Animal foods? Sure, I'll cut out those trashburgers. Booze? What, and risk a clear view of reality? O.K., O.K., I'll cut down, or maybe just switch to a better brand of gin. But coffee? Can't do it. I interviewed Weil a few years ago and found him bright, overflowing with ideas and not at all dogmatic. So when he suggested I might deal with my low-level migraine attacks by taking an herb called feverfew and by giving up coffee, I was willing to try. The feverfew worked--it dilates blood vessels--but the coffee thing didn't. As Weil had warned it might, my head went into a mutinous sulk until, after about 10 days, I made a pot of coffee and got back to work.

And what's this about no news? In the second week, which is where I am, Weil says to try "a one-day news fast." What, no reading, watching or listening to the misery that makes the world go round? It gets worse each week, building to a seven-day fast in Week Eight. He couldn't mean sports news too, could he? Not when it's basketball-playoff time. Can I watch the games and just skip the halftime blather?

Crunch time: I'm into the fifth day of the second week, which means that either tomorrow or Thursday, I've got to go cold turkey on ferry sinkings, militia uprisings and men biting dogs. But what about those jolly bits that the media throw in so you won't despair entirely? For instance, last week Reuters reported that a fellow in Toronto walked into a bank lobby carrying a live goose. Sounds like a joke ("Gimme a 20-year, fixed-rate mortgage, and one for my friend here"). But no; guy actually says, "Give me some money, or I'll kill this goose." So a lady gets money out of an atm and gives it to him. He gives her the goose. Would Weil, a decent, compassionate man, want me not to have read this mysterious parable? Not to have wondered what happened next? What did the lady do with the goose? Was she headed for work, and did she have the kind of boss who said, sure, sure, stick him in marketing? Or was she late for therapy, and did the shrink ask, "How long have you felt this way, Ms. Smith?"

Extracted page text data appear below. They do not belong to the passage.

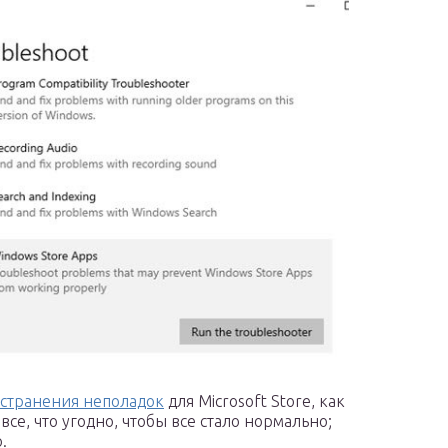
устранения неполадок
для Microsoft Store, как
все, что угодно, чтобы все стало нормально;
.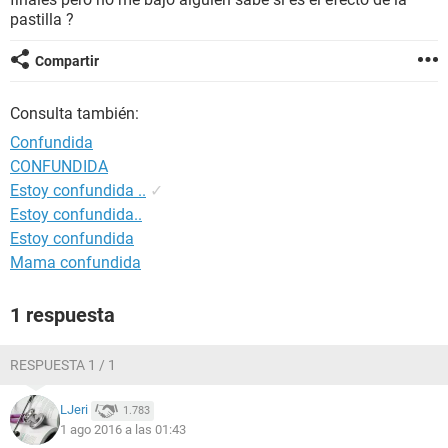
pastilla ?
Compartir
Consulta también:
Confundida
CONFUNDIDA
Estoy confundida ..
✓
Estoy confundida..
Estoy confundida
Mama confundida
1 respuesta
RESPUESTA 1 / 1
LJeri
1.783
1 ago 2016 a las 01:43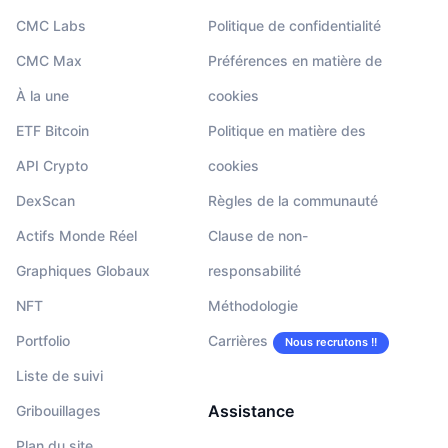
CMC Labs
Politique de confidentialité
CMC Max
Préférences en matière de
À la une
cookies
ETF Bitcoin
Politique en matière des
API Crypto
cookies
DexScan
Règles de la communauté
Actifs Monde Réel
Clause de non-
Graphiques Globaux
responsabilité
NFT
Méthodologie
Portfolio
Carrières
Nous recrutons !!
Liste de suivi
Assistance
Gribouillages
Plan du site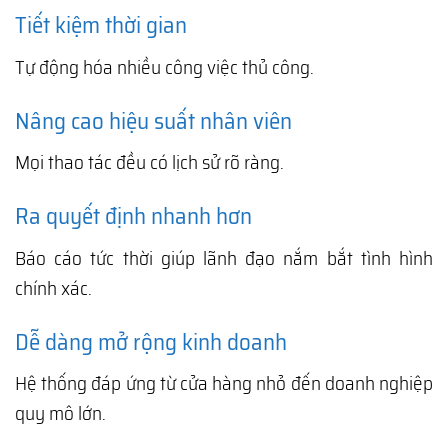
Tiết kiệm thời gian
Tự động hóa nhiều công việc thủ công.
Nâng cao hiệu suất nhân viên
Mọi thao tác đều có lịch sử rõ ràng.
Ra quyết định nhanh hơn
Báo cáo tức thời giúp lãnh đạo nắm bắt tình hình
chính xác.
Dễ dàng mở rộng kinh doanh
Hệ thống đáp ứng từ cửa hàng nhỏ đến doanh nghiệp
quy mô lớn.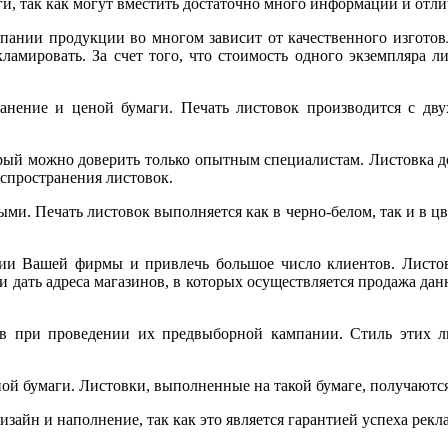
, так как могут вместить достаточно много информации и отли
мпании продукции во многом зависит от качественного изготов
екламировать. За счет того, что стоимость одного экземпляра л
ранение и ценой бумаги. Печать листовок производится с дв
рый можно доверить только опытным специалистам. Листовка до
спространения листовок.
 Печать листовок выполняется как в черно-белом, так и в цве
ии Вашей фирмы и привлечь большое число клиентов. Листов
и дать адреса магазинов, в которых осуществляется продажа да
в при проведении их предвыборной кампании. Стиль этих ли
ой бумаги. Листовки, выполненные на такой бумаге, получают
изайн и наполнение, так как это является гарантией успеха ре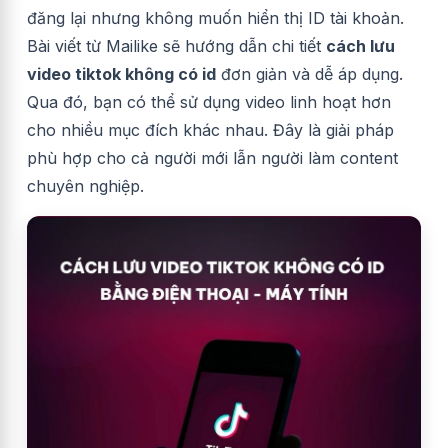
đăng lại nhưng không muốn hiển thị ID tài khoản.
Bài viết từ Mailike sẽ hướng dẫn chi tiết
cách lưu
video tiktok không có id
đơn giản và dễ áp dụng.
Qua đó, bạn có thể sử dụng video linh hoạt hơn
cho nhiều mục đích khác nhau. Đây là giải pháp
phù hợp cho cả người mới lẫn người làm content
chuyên nghiệp.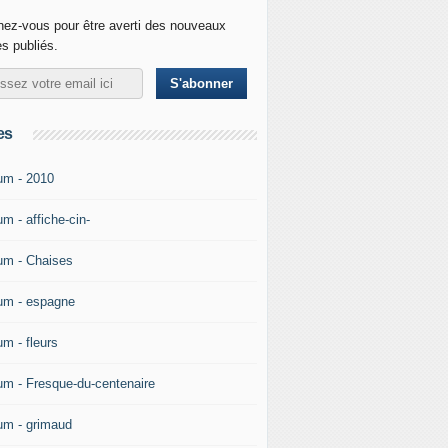
ez-vous pour être averti des nouveaux
es publiés.
es
um - 2010
m - affiche-cin-
um - Chaises
um - espagne
um - fleurs
um - Fresque-du-centenaire
um - grimaud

Now, let's see. We're doing 15-minute walks every day, up from the usual 10 minutes. My wife and the dogs just went off for their walk, and I was going to go too, but I had to check my E-mail. Does E-mail count as news? Come to think of it, does USA Today count as news?

What else? Oh, right. Buy flowers, says the good doctor. Our house is full of plants already--hanging, squatting, dying--but they don't count. Has to be cut flowers, which my wife bought the first week, saying, "I thought you might forget." So this week (which, as I said, is nearly over), I definitely have to get flowers. But what kind? Guys aren't comfortable buying flowers because the women at the florist wear an expression that says, "You must have done something really disgusting, or you wouldn't be here when it's not Mother's Day." More anxiety; my stomach hurts.

That's good, I guess; no pain, no gain. But can I twitch through six more weeks of virtuous nibbling and meditation and moderate behavior? Will enlightenment and serenity finally make clear to me the meaning of "antioxidant"? One thing is sure: only the strong survive.